Track security vulnerabilities
This topic describes how to track, analyze, and fix security vulnerabilities discovered in your code.
If you set up security testing integration, a pipeline run triggers a security assessment of your application's code, and ALM Octane displays the newly found vulnerabilities in the pipeline run.
This enables you to quickly identify and correct security vulnerabilities introduced into the code.
For details, see Set up security testing integration.
To view vulnerabilities on a pipeline run, the following conditions must be met:
- The pipeline was created as part of the Fortify on Demand integration. For details, see Set up security testing integration.
- The pipeline run on Jenkins was successful.
- The Fortify on Demand security assessment for this pipeline run is finished.
In the Pipelines > Pipelines page, you can see the number of new vulnerabilities found by Fortify on Demand following the latest pipeline run.
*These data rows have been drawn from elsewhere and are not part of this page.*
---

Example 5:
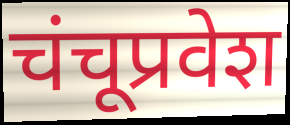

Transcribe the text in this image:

चंचूप्रवेश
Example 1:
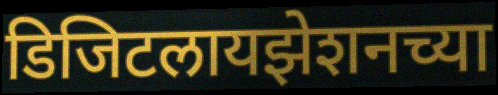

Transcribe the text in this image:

डिजिटलायझेशनच्या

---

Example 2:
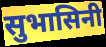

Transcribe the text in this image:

सुभासिनी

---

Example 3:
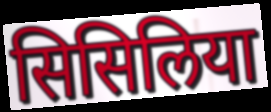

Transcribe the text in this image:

सिसिलिया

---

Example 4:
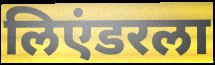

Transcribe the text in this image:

लिएंडरला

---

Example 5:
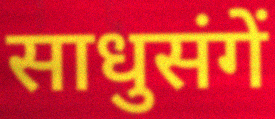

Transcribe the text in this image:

साधुसंगें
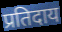
प्रतिदाय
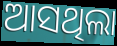
ଆସଥିଲା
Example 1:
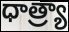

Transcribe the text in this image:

ధాత్ర్యా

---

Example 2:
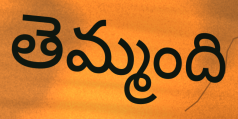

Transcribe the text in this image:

తెమ్మంది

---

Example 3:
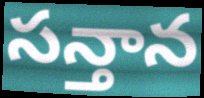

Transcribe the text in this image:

సన్తాన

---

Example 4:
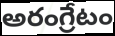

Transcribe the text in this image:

అరంగ్రేటం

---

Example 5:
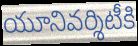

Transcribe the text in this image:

యూనివర్శిటీకి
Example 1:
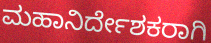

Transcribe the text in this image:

ಮಹಾನಿರ್ದೇಶಕರಾಗಿ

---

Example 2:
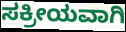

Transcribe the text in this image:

ಸಕ್ರೀಯವಾಗಿ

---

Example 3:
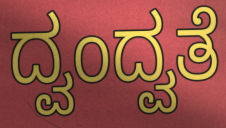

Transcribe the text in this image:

ದ್ವಂದ್ವತೆ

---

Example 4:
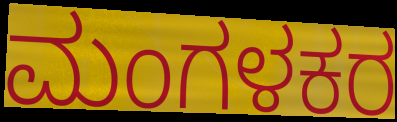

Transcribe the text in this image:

Click the number to open the Vulnerabilities tab for that pipeline run.
In each pipeline run, in the Vulnerabilities tab, you can see details about the new vulnerabilities discovered on that pipeline run.
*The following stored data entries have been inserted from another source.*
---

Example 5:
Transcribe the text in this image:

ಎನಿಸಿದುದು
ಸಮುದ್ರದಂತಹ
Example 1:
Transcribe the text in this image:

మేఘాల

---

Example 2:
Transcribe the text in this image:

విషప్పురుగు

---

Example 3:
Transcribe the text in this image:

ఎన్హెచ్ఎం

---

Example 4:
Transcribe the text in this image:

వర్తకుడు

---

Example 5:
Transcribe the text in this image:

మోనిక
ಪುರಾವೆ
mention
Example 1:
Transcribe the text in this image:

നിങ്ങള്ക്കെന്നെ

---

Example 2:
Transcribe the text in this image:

Note: The Vulnerabilities tab is available only for pipelines with the Security type. You can see a pipeline's type in the pipeline's Details tab.
If your pipeline run was successful and was followed by a static code analysis looking for security issues, the Vulnerabilities tab displays the new vulnerabilities found on this run.
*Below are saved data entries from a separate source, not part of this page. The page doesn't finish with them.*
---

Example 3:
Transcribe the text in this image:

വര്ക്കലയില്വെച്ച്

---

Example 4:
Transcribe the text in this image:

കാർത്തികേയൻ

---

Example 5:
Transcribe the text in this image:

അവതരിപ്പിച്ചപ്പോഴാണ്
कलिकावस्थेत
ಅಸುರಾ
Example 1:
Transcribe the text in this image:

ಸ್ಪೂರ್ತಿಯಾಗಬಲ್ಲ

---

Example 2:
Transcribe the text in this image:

Vulnerability entities should remain relevant only for a short period of time. After reviewing a vulnerability, create a relevant defect to fix in your code, or dismiss and close the issue.
What can I do with a vulnerability?
As a build or CI owner:
Assign a user to investigate or fix a security issue.
As a committer to this pipeline run:
Click Vulnerabilities related to me to find any security issues that your committed changes may have introduced. This filter shows only vulnerabilities found on files that were included in your commits. You can then assign yourself to investigate these issues.
As a user investigating a vulnerability:
Click the vulnerability's ID to open it and view more details. If the Fortify on Demand server is currently available, ALM Octane shows additional information from the security assessment that can help you fix the issue. For example, the explanation of the issue, and the suggested recommendations.
As a user who investigated a vulnerability:
If you found the problem that needs to be addressed, use the Report Defect button to create a defect from the selected vulnerability. The important details from the vulnerability are automatically included in the defect.
Anyone handling a vulnerability:
Update the vulnerability's Status to reflect what you did.